Simple Control Law for UAV Formation Flying

摘要

This paper presents a Lie group setting for the problem of control of formations as a natural outcome of the analysis of a planar two-vehicle formation control law. The vehicle trajectories are described using planar Frenet-Serret equations of motion, which capture the evolution of both the vehicle position and orientation for unit-speed motion subject to curvature (steering) control. The set of all possible equilibria for arbitrary G- invariant curvature controls is described (where G = SE(2) is a symmetry group for the control law). A generalization of the control law for n vehicles is presented, and the corresponding (relative) equilibria are characterized. Work is ongoing to discover stability and convergence results for the n-vehicle problem. The practical motivation for this work is the problem of formation control for meter-scale UAVs. An essential feature of the formation control problem for meter-scale UAVs is that autonomy is severely limited by cost and payload constraints.

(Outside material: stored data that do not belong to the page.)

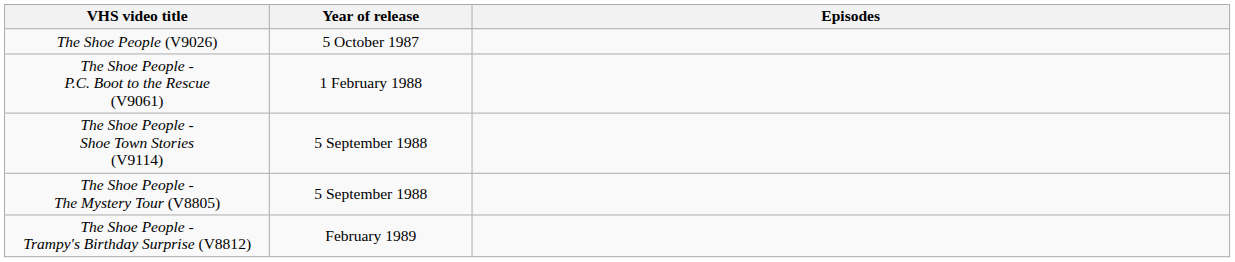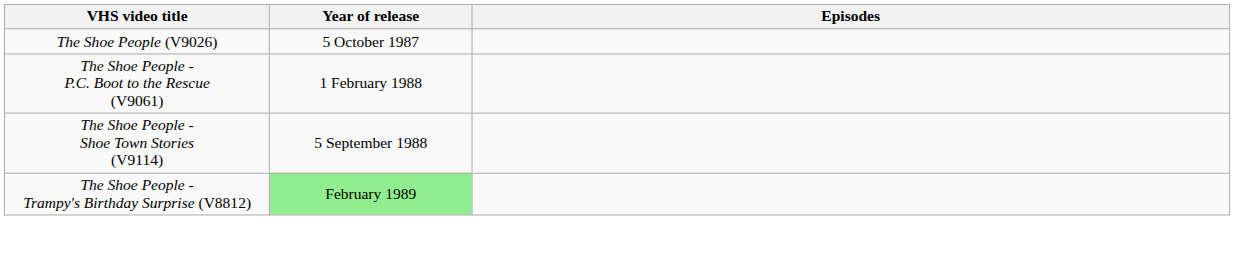- row: The Shoe People - The Mystery Tour (V8805) | 5 September 1988
The Shoe People - Trampy's Birthday Surprise (V8812) | Year of release: no background -> lightgreen background
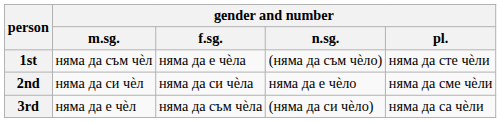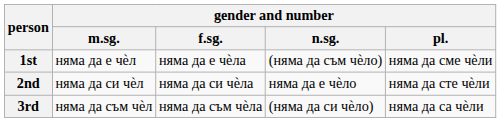1st | gender and number / m.sg.: няма да съм чѐл -> няма да е чѐл
1st | gender and number / pl.: няма да сте чѐли -> няма да сме чѐли
2nd | gender and number / pl.: няма да сме чѐли -> няма да сте чѐли
3rd | gender and number / m.sg.: няма да е чѐл -> няма да съм чѐл
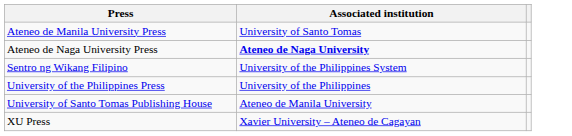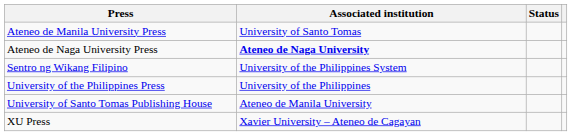+ column: Status
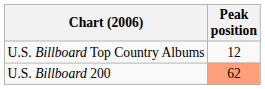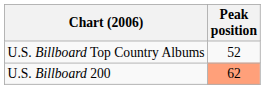U.S. Billboard Top Country Albums | Peak position: 12 -> 52
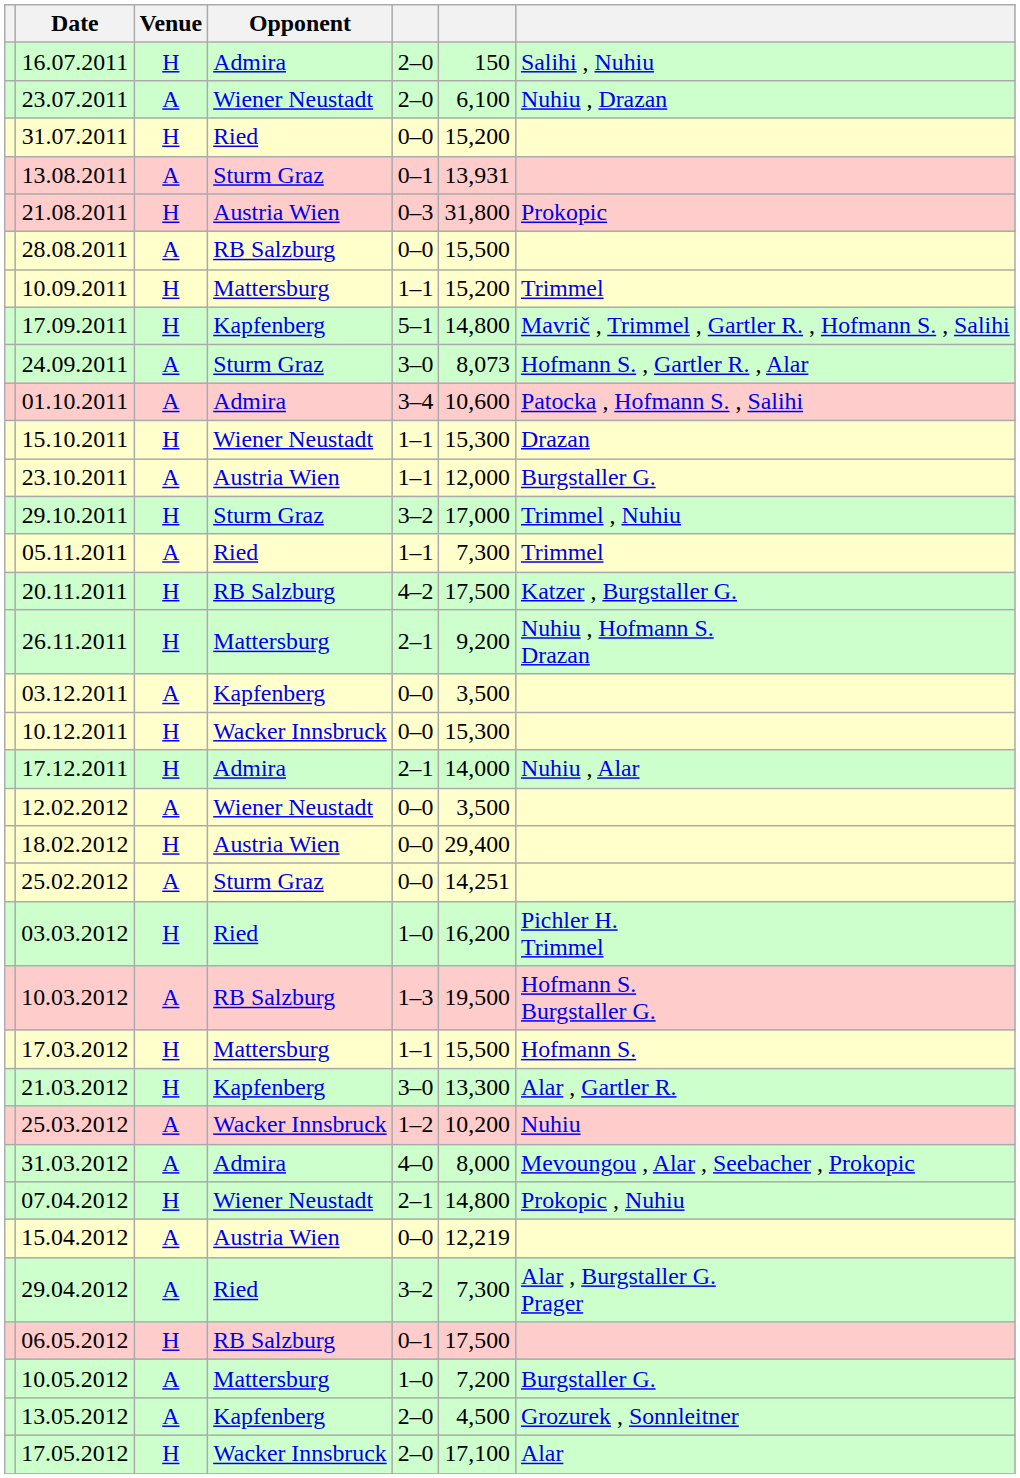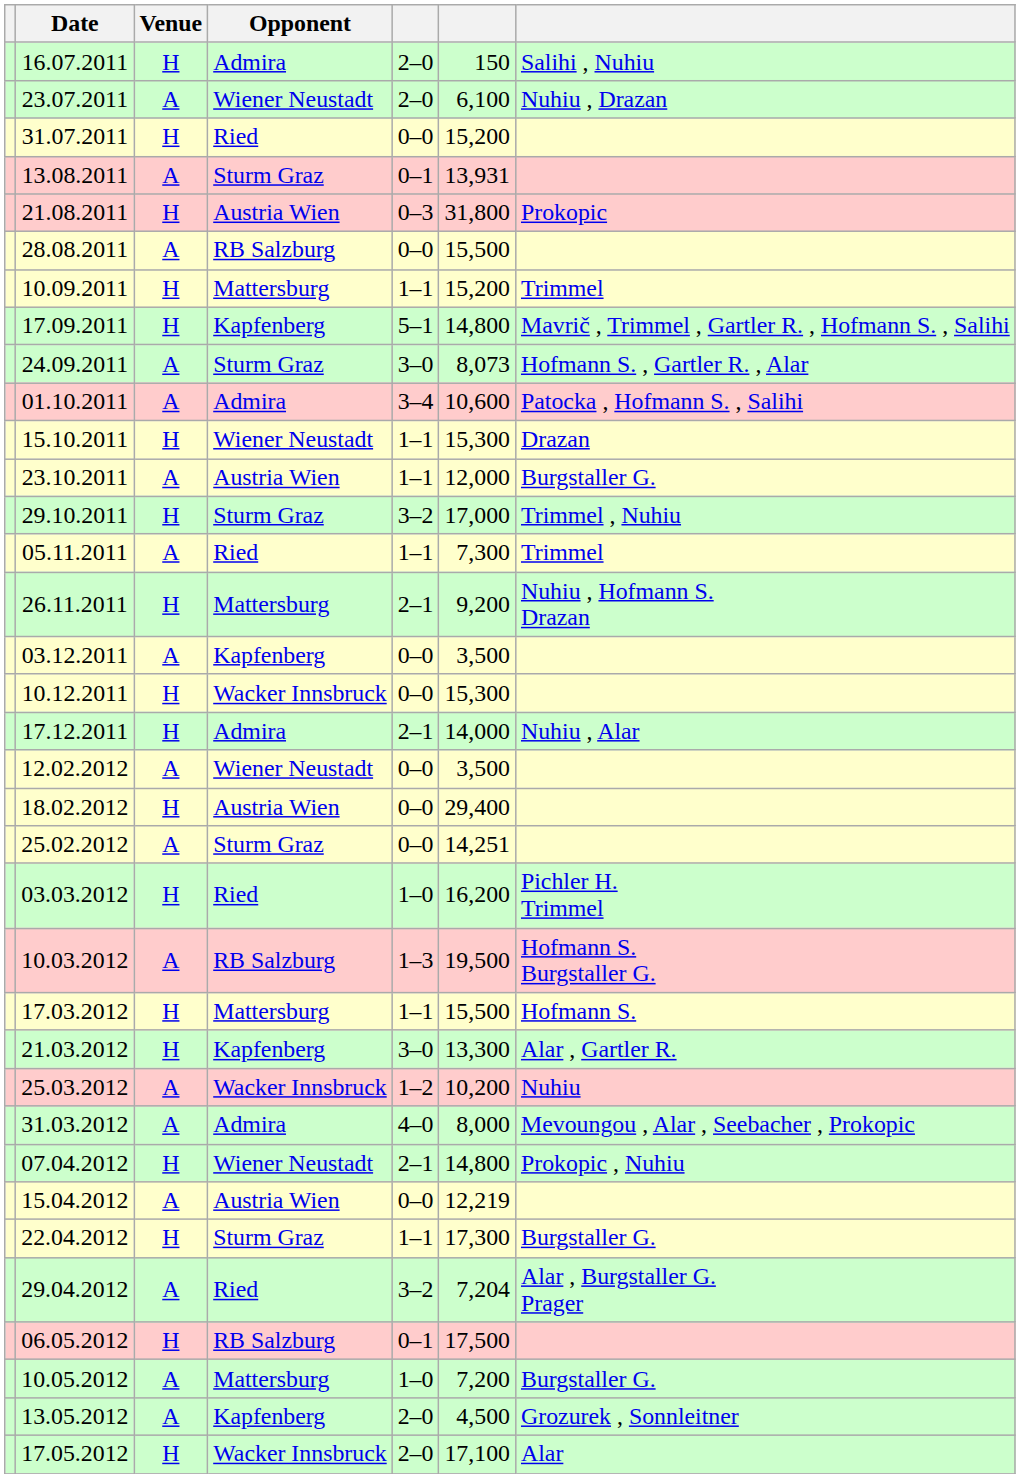- row: 20.11.2011 | H | RB Salzburg | 4–2 | 17,500 | Katzer , Burgstaller G.
+ row: 22.04.2012 | H | Sturm Graz | 1–1 | 17,300 | Burgstaller G.
29.04.2012 | column 6: 7,300 -> 7,204
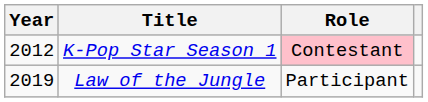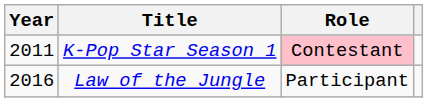K-Pop Star Season 1 | Year: 2012 -> 2011
Law of the Jungle | Year: 2019 -> 2016
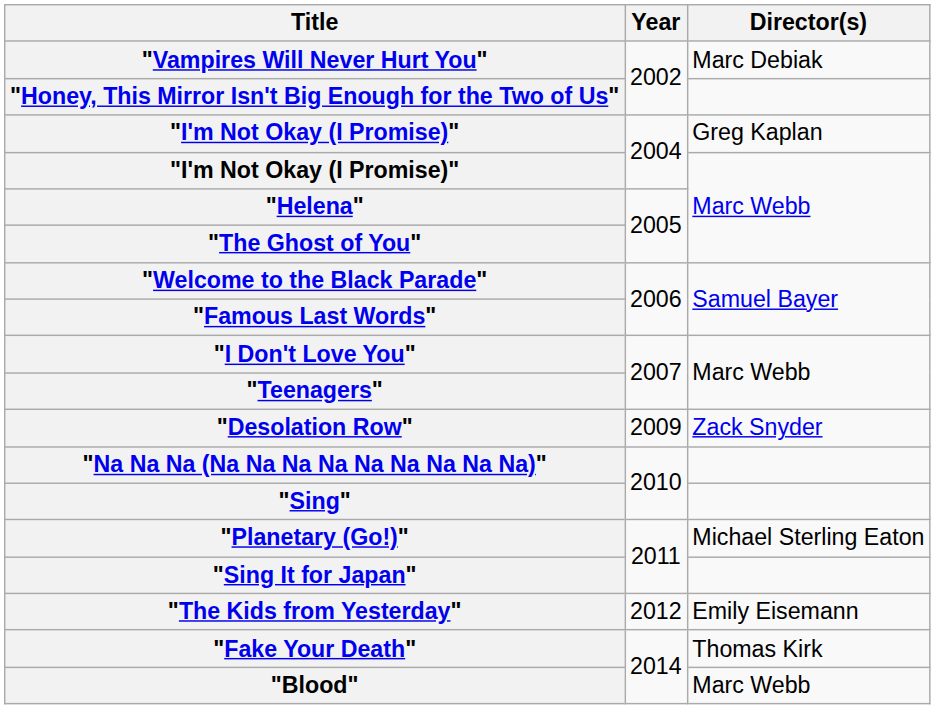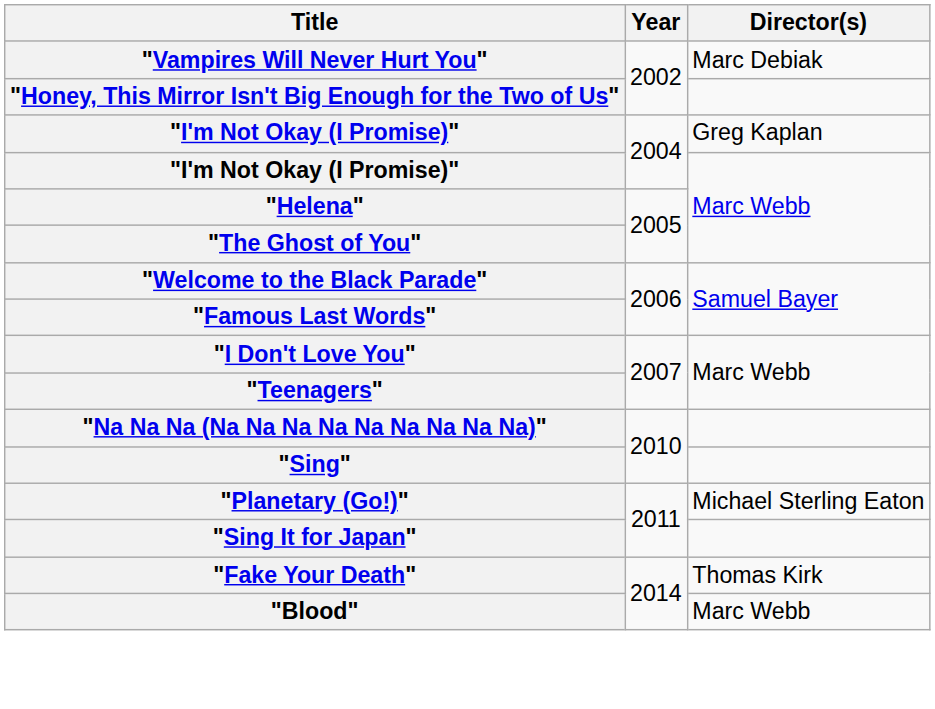- row: "Desolation Row" | 2009 | Zack Snyder
- row: "The Kids from Yesterday" | 2012 | Emily Eisemann
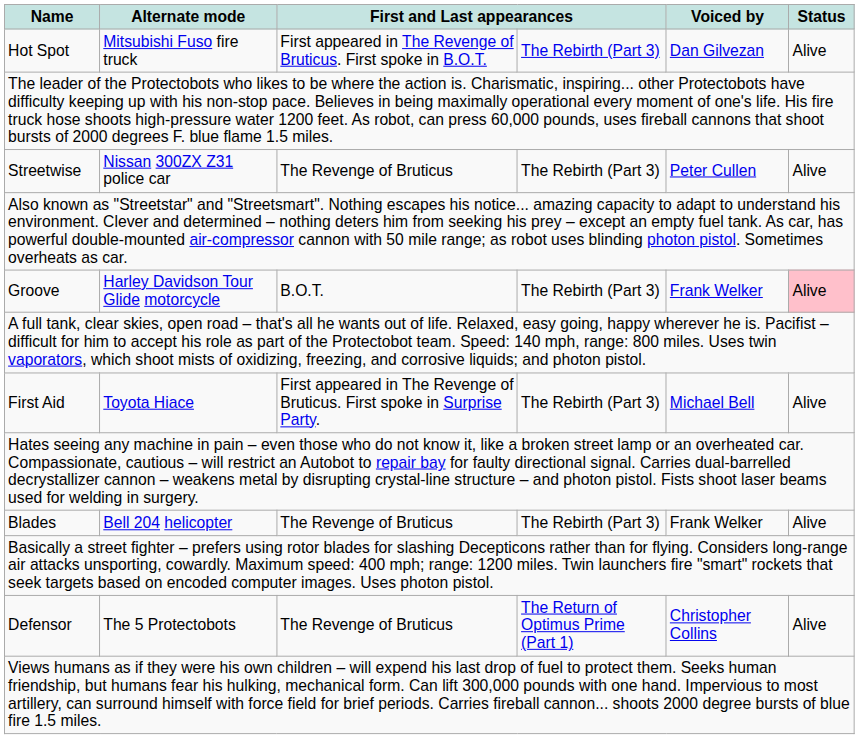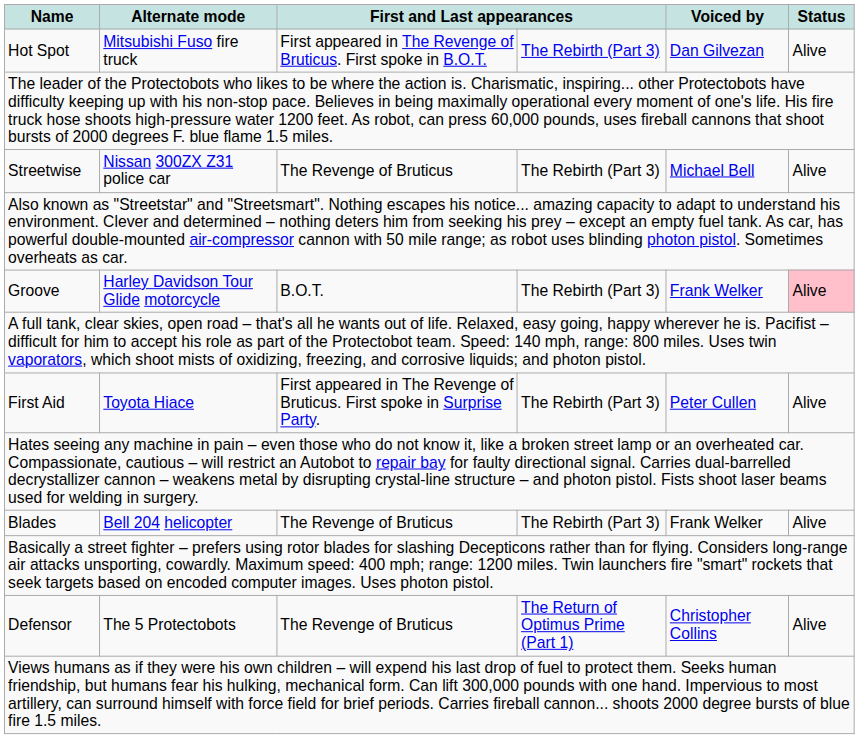Streetwise | Voiced by: Peter Cullen -> Michael Bell
First Aid | Voiced by: Michael Bell -> Peter Cullen
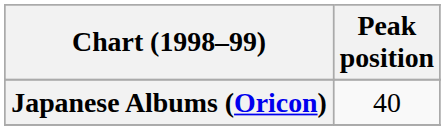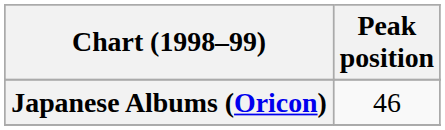Japanese Albums (Oricon) | Peak position: 40 -> 46
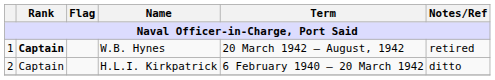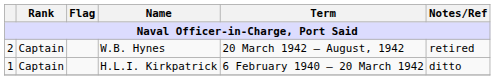W.B. Hynes | column 1: 1 -> 2
W.B. Hynes | Rank: bold -> normal
H.L.I. Kirkpatrick | column 1: 2 -> 1
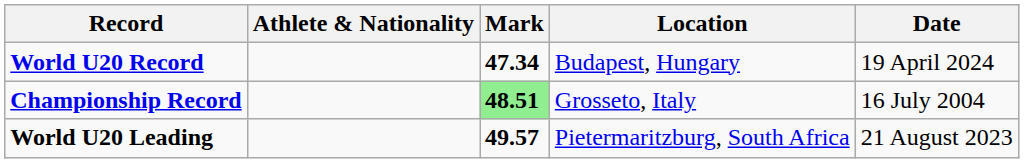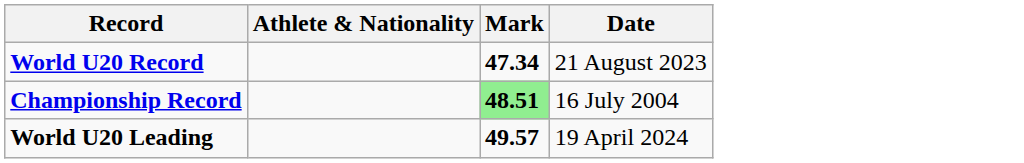- column: Location | Budapest, Hungary | Grosseto, Italy | Pietermaritzburg, South Africa
World U20 Record | Date: 19 April 2024 -> 21 August 2023
World U20 Leading | Date: 21 August 2023 -> 19 April 2024
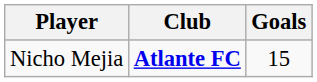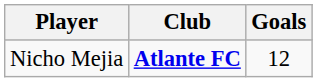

Consequently, The authors identify a few specific objectives, and attempt to formulate a control law to meet them: avoid collisions between UAVs, maintain the cohesiveness of the formation, be robust to loss of individuals, and scale favorably for large swarms. The challenge is that the physics of sensing, actuation, and communication cannot be neatly separated from the problem of coordination and control. Rather than simply extra payload, the automatic control system for formation control becomes an integral part of vehicle design. In section 2, they describe how an automatic control system for formation flying could be practically implemented. The basic idea involves providing a mechanism (based on radio-frequency pulses) by which each UAV can sense its range and relative orientation with respect to its neighbors. The hardware required for the controller on-board each UAV can, by incorporating analog VLSI circuitry, fit on a single small printed-circuit board.